The Missouri state supreme court has confounded LGBT rights campaigners by deciding that a ban on gay people accessing survivorship benefits doesn’t add up to anti-gay marriage discrimination in a case that starkly demonstrates that the battle for marriage equality isn’t over yet.
It was on Christmas Day 2009, when Highway Patrol Cpl. Dennis Engelhard was hit and killed by a vehicle while investigating a road traffic accident in St. Louis, Missouri.
As he died in the line of duty, Missouri law says that his surviving spouse should be given survivor benefits which add up to 50% of Engelhard’s annual salary. This kind of pension is provided so that his spouse can deal with the expenses and monetary burdens that arise as a result of losing a partner, such as mortgage payments and child rearing costs.
Except the state denied those benefits in this case. Why? Because Engelhard had been in a nearly 15 year committed relationship with Kelly Glossip, another man whom state law prevented him from marrying.
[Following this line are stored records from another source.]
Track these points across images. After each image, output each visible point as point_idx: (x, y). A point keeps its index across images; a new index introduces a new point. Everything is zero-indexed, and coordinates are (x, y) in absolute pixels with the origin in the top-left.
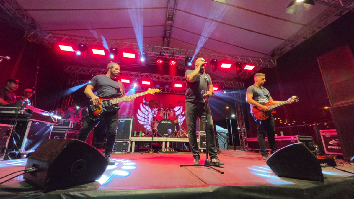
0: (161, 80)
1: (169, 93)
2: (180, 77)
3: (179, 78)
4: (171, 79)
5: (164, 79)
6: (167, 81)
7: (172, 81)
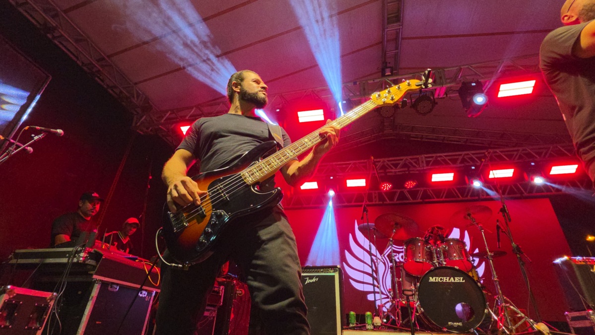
0: (394, 171)
1: (419, 200)
2: (443, 155)
3: (439, 159)
4: (417, 163)
5: (398, 168)
6: (409, 170)
7: (422, 169)
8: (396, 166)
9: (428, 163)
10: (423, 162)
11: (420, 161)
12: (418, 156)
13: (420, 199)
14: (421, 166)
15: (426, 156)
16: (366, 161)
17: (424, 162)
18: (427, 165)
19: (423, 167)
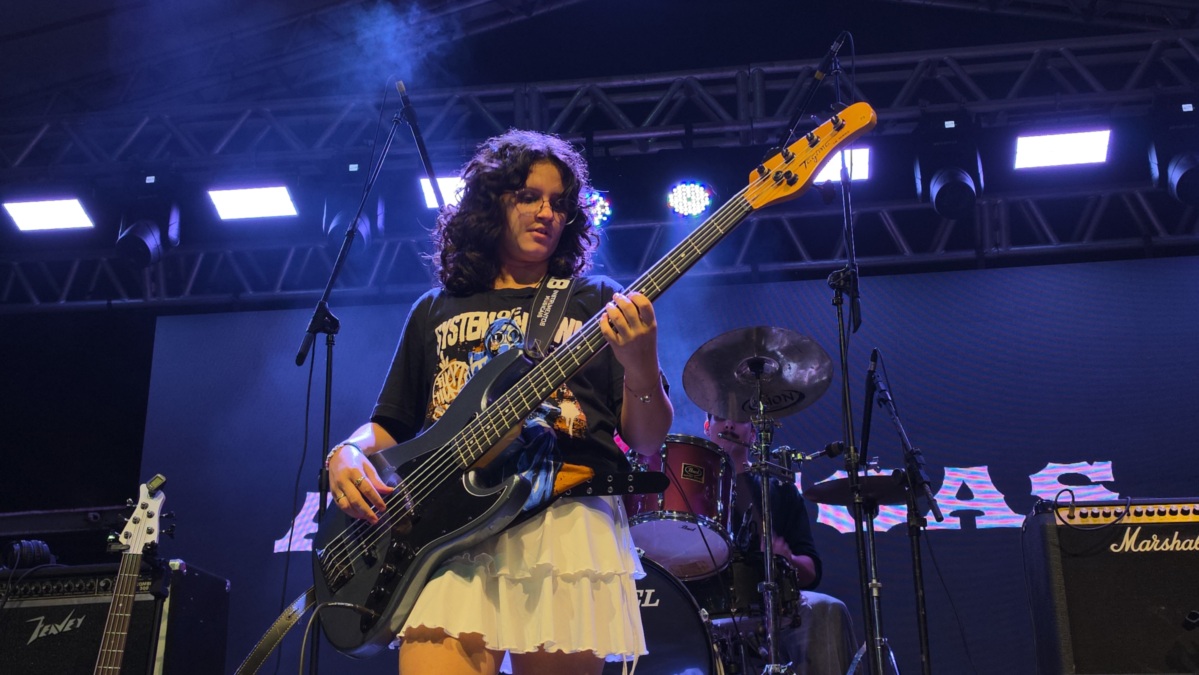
4: (729, 104)
5: (645, 124)
6: (689, 136)
7: (748, 127)
8: (637, 114)
9: (772, 102)
10: (751, 97)
11: (742, 98)
12: (733, 73)
13: (745, 261)
14: (743, 115)
15: (768, 69)
16: (509, 90)
17: (758, 96)
18: (769, 112)
19: (751, 120)
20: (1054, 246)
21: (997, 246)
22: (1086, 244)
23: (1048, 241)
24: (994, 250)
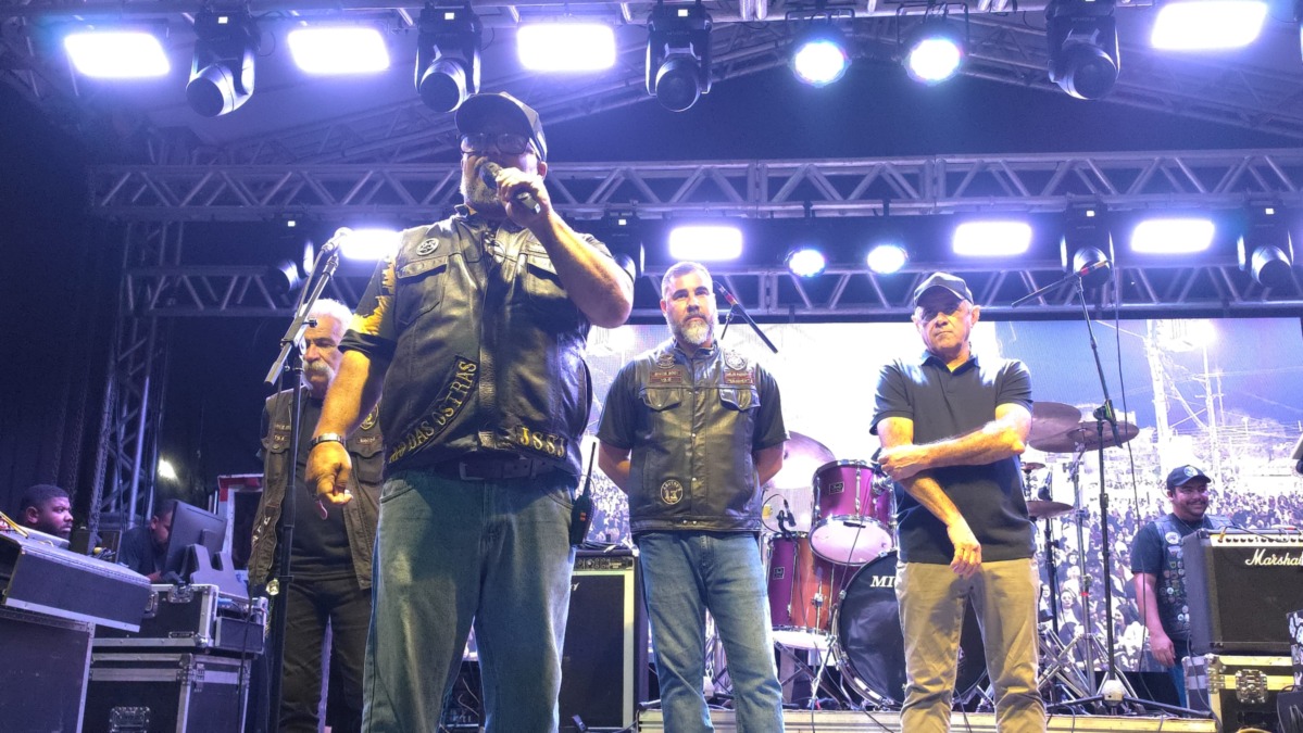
0: (835, 206)
2: (999, 159)
3: (993, 170)
4: (915, 182)
5: (852, 197)
6: (886, 209)
7: (932, 205)
10: (935, 181)
11: (928, 181)
12: (921, 162)
14: (928, 195)
15: (949, 160)
16: (745, 165)
17: (941, 182)
18: (949, 194)
19: (935, 199)
20: (1154, 305)
21: (1111, 302)
22: (1180, 304)
23: (1148, 299)
24: (1110, 305)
Seeing this as an injustice, Kelly, represented by the ACLU, sued the Missouri Department of Transportation and Highway Patrol Employees’ Retirement System. The case was framed very carefully. Kelly wasn’t challenging Missouri’s 2004 constitutional amendment that bans same-sex marriage and all partnership recognition for same-sex couples, only the statute that limits survivor benefits to heterosexual couples, with Kelly arguing that their relationship fulfilled all the applicable criteria except the marriage status that state law denies them anyway.
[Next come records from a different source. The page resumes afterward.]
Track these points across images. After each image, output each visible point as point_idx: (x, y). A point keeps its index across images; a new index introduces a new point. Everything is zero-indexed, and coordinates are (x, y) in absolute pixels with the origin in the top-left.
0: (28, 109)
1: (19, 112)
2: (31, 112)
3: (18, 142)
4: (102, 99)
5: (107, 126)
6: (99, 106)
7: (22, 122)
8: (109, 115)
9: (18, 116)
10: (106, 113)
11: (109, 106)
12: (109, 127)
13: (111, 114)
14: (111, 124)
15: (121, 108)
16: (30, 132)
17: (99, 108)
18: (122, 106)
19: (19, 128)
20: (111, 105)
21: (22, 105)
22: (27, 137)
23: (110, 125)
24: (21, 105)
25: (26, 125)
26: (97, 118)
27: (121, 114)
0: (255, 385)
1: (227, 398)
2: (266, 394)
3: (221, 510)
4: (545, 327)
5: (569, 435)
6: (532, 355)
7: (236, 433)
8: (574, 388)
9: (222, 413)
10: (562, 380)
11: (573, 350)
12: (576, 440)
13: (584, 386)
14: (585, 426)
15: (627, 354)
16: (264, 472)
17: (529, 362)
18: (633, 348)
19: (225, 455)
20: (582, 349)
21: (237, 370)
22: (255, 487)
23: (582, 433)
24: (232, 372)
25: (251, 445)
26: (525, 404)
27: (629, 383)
The Missouri Department of Transportation and Highway Patrol Employees’ Retirement System defended the block on gay survivor benefits, claiming that there is no specific violation of the equal protection clause of the state constitution because the constitution defines marriage solely as between a man and a woman.
This past week, the Supreme Court of Missouri in a 5-2 decision affirmed a lower court ruling that in the eyes of Missouri law the couple’s relationship means nothing and, what’s more, that no anti-gay discrimination had taken place at all.
“If Glossip and the patrolman had been of different sexes, Glossip would have still been denied benefits no matter how long or close their relationship had been,” the majority opinion says. “The result cannot be any different here simply because Glossip and the patrolman were of the same sex. The statute discriminates solely on the basis of marital status, not sexual orientation.”
The court went on to say that Glossip could have challenged the state’s marriage equality ban if he wanted to test the right to marriage equality but because he didn’t, the state was well within its rights to deny survivor benefits.
A Shameful Circular Argument
However, while it is technically true that the survivorship statute only reflects the state’s marriage law, it is disingenuous to the point of absurdity to claim no anti-gay discrimination is at play in this case.
Glossip and Engelhard could not marry precisely because the state prevents them from doing so by discriminating on the grounds of their gender and sexual orientation. The marital status discrimination is built on sexual orientation discrimination and they couldn’t remedy it even if they had wanted to: they needed to have married to access survivor benefits but couldn’t marry because the state doesn’t recognize same-sex marriages. They are therefore barred at every turn.
Furthermore, had Glossip and Engelhard married in another state, Missouri still would not have recognized that marriage and therefore it would have changed absolutely nothing for Glossip in terms of this particular challenge. To fail to recognize this fact borders on an absurd, even callous, denial of reality and it is something that Justice Richard B. Teitelman pointed out in his biting dissent, adding that this ruling adds to a “shameful” history of anti-gay discrimination in the state.
“The plain meaning and intended application … is to specifically discriminate against gay men and lesbians by categorically denying them crucial state benefits when their partner dies in the line of duty,” Teitelman said. “This type of intentional, invidious and specifically targeted discrimination is fundamentally inconsistent with the constitutional guarantee of equal protection under the law. … [State law] operates to the unique disadvantage of gay men and lesbians, even when, like Corporal Engelhard, they devote their lives to the defense of the same rule of law that relegates them to the status of second-class citizens.”
In the wake of the Supreme Court of the United States ruling striking down DOMA Section 3, the ban on federal recognition for same-sex marriage, we have seen largely positive news on the marriage equality front, with a number of states either legalizing or looking to legalize marriage equality.
This case, which was also reviewed in light of the DOMA ruling, serves as a reminder that there are still real and significant burdens placed on same-sex couples who are not living in states where the courts are willing to read the law in light of the evolving pr0-LGBT legal landscape. This is why a federal bill like the Respect for Marriage Act that affirms the right to marriage equality is so vital.
As for Glossip, his state battle has now run its course and with no remedy. However, a federal suit specifically taking aim at the state’s gay marriage ban would appear warranted, and given the cognizable harm the state’s denial of benefits has caused Glossip, there is reason to think that such a case could have merit.
Of course none of that can erase the hurt of being told that a near 15 year relationship means nothing to your home state when your partner gave his life serving those that would deny your relationship the recognition it deserves.